The example I’ve chosen here is a municipal budget consultation for the City of Halifax in Canada. Their community engagement site includes an easy-to-understand video on how to take part in the consultation.

Halifax’s main budget site, pictured above, has a number of terrific features, which make this difficult subject easier for the community to access and understand.

  1. The ‘Municipal Budget 101’ video, which is embedded on a widget on the site introduces the budget issue and informs people how to take part in the consultation. Video, rich media and other engaging content makes a site much more attractive to the community. You only have a few seconds to encourage a site visitor to stay and learn more; a bland wall of text means you will lose a large part of your potential audience immediately.
  2. The Budget Allocator tool helps the community understand the trade-offs inherent in budget decisions and to ‘gamify’ the decision-making process. Halifax did a particularly good job of this. You can see Halifax’s Budget Allocator site here.
  3. A simple info-graphic in the introductory area of the site makes information easier to digest.
  4. The provision of a whole series of short and simple fact sheets means people can delve more deeply into the issue without having to look through a massive report.
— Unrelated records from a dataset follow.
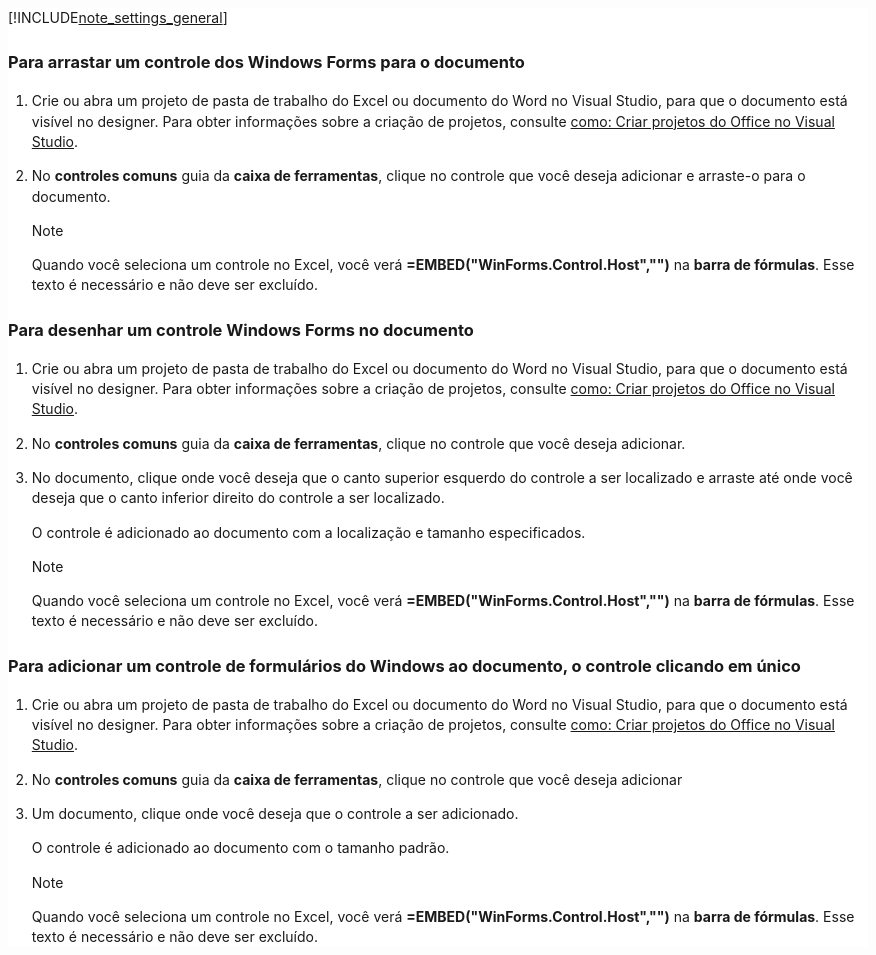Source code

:  [!INCLUDE[note_settings_general](../sharepoint/includes/note-settings-general-md.md)]  
  
### <a name="to-drag-a-windows-forms-control-to-the-document"></a>Para arrastar um controle dos Windows Forms para o documento  
  
1.  Crie ou abra um projeto de pasta de trabalho do Excel ou documento do Word no Visual Studio, para que o documento está visível no designer. Para obter informações sobre a criação de projetos, consulte [como: Criar projetos do Office no Visual Studio](../vsto/how-to-create-office-projects-in-visual-studio.md).  
  
2.  No **controles comuns** guia da **caixa de ferramentas**, clique no controle que você deseja adicionar e arraste-o para o documento.  
  
    > [!NOTE]  
    >  Quando você seleciona um controle no Excel, você verá **=EMBED("WinForms.Control.Host","")** na **barra de fórmulas**. Esse texto é necessário e não deve ser excluído.  
  
### <a name="to-draw-a-windows-forms-control-on-the-document"></a>Para desenhar um controle Windows Forms no documento  
  
1.  Crie ou abra um projeto de pasta de trabalho do Excel ou documento do Word no Visual Studio, para que o documento está visível no designer. Para obter informações sobre a criação de projetos, consulte [como: Criar projetos do Office no Visual Studio](../vsto/how-to-create-office-projects-in-visual-studio.md).  
  
2.  No **controles comuns** guia da **caixa de ferramentas**, clique no controle que você deseja adicionar.  
  
3.  No documento, clique onde você deseja que o canto superior esquerdo do controle a ser localizado e arraste até onde você deseja que o canto inferior direito do controle a ser localizado.  
  
     O controle é adicionado ao documento com a localização e tamanho especificados.  
  
    > [!NOTE]  
    >  Quando você seleciona um controle no Excel, você verá **=EMBED("WinForms.Control.Host","")** na **barra de fórmulas**. Esse texto é necessário e não deve ser excluído.  
  
### <a name="to-add-a-windows-forms-control-to-the-document-by-single-clicking-the-control"></a>Para adicionar um controle de formulários do Windows ao documento, o controle clicando em único  
  
1.  Crie ou abra um projeto de pasta de trabalho do Excel ou documento do Word no Visual Studio, para que o documento está visível no designer. Para obter informações sobre a criação de projetos, consulte [como: Criar projetos do Office no Visual Studio](../vsto/how-to-create-office-projects-in-visual-studio.md).  
  
2.  No **controles comuns** guia da **caixa de ferramentas**, clique no controle que você deseja adicionar  
  
3.  Um documento, clique onde você deseja que o controle a ser adicionado.  
  
     O controle é adicionado ao documento com o tamanho padrão.  
  
    > [!NOTE]  
    >  Quando você seleciona um controle no Excel, você verá **=EMBED("WinForms.Control.Host","")** na **barra de fórmulas**. Esse texto é necessário e não deve ser excluído.  
  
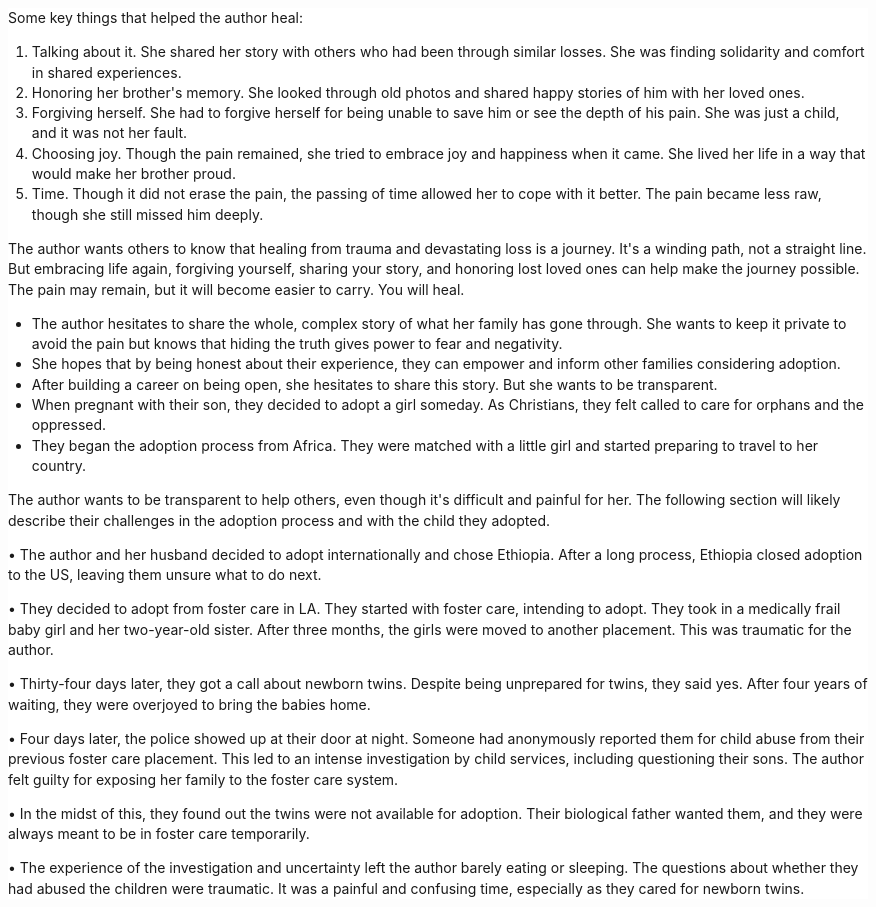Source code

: Some key things that helped the author heal:

1. Talking about it. She shared her story with others who had been through similar losses. She was finding solidarity and comfort in shared experiences.
2. Honoring her brother's memory. She looked through old photos and shared happy stories of him with her loved ones.
3. Forgiving herself. She had to forgive herself for being unable to save him or see the depth of his pain. She was just a child, and it was not her fault.
4. Choosing joy. Though the pain remained, she tried to embrace joy and happiness when it came. She lived her life in a way that would make her brother proud.
5. Time. Though it did not erase the pain, the passing of time allowed her to cope with it better. The pain became less raw, though she still missed him deeply.

The author wants others to know that healing from trauma and devastating loss is a journey. It's a winding path, not a straight line. But embracing life again, forgiving yourself, sharing your story, and honoring lost loved ones can help make the journey possible. The pain may remain, but it will become easier to carry. You will heal.

- The author hesitates to share the whole, complex story of what her family has gone through. She wants to keep it private to avoid the pain but knows that hiding the truth gives power to fear and negativity.
- She hopes that by being honest about their experience, they can empower and inform other families considering adoption.
- After building a career on being open, she hesitates to share this story. But she wants to be transparent.
- When pregnant with their son, they decided to adopt a girl someday. As Christians, they felt called to care for orphans and the oppressed.
- They began the adoption process from Africa. They were matched with a little girl and started preparing to travel to her country.

The author wants to be transparent to help others, even though it's difficult and painful for her. The following section will likely describe their challenges in the adoption process and with the child they adopted.

• The author and her husband decided to adopt internationally and chose Ethiopia. After a long process, Ethiopia closed adoption to the US, leaving them unsure what to do next.

• They decided to adopt from foster care in LA. They started with foster care, intending to adopt. They took in a medically frail baby girl and her two-year-old sister. After three months, the girls were moved to another placement. This was traumatic for the author.

• Thirty-four days later, they got a call about newborn twins. Despite being unprepared for twins, they said yes. After four years of waiting, they were overjoyed to bring the babies home.

• Four days later, the police showed up at their door at night. Someone had anonymously reported them for child abuse from their previous foster care placement. This led to an intense investigation by child services, including questioning their sons. The author felt guilty for exposing her family to the foster care system.

• In the midst of this, they found out the twins were not available for adoption. Their biological father wanted them, and they were always meant to be in foster care temporarily.

• The experience of the investigation and uncertainty left the author barely eating or sleeping. The questions about whether they had abused the children were traumatic. It was a painful and confusing time, especially as they cared for newborn twins.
Generally, bureaucrats are very comfortable with reading long reports, it’s something we do daily. However, the broader community doesn’t usually want to print and read a lengthy document, so breaking reports down into bite-sized fact sheets is really helpful.
  5. FAQs, slideshows, audio and other forms of rich and engaging content provides participants with all the key facts before they give feedback, making their contributions better informed and more relevant.

So to summarise, for a project to be successful with high levels of informed engagement, it is important to provide all relevant information in a clear and easy-to-access format (or multiple formats) on a stand-alone engagement site. This will ensure your consultation is easy to understand and an attractive place for discussion for your community.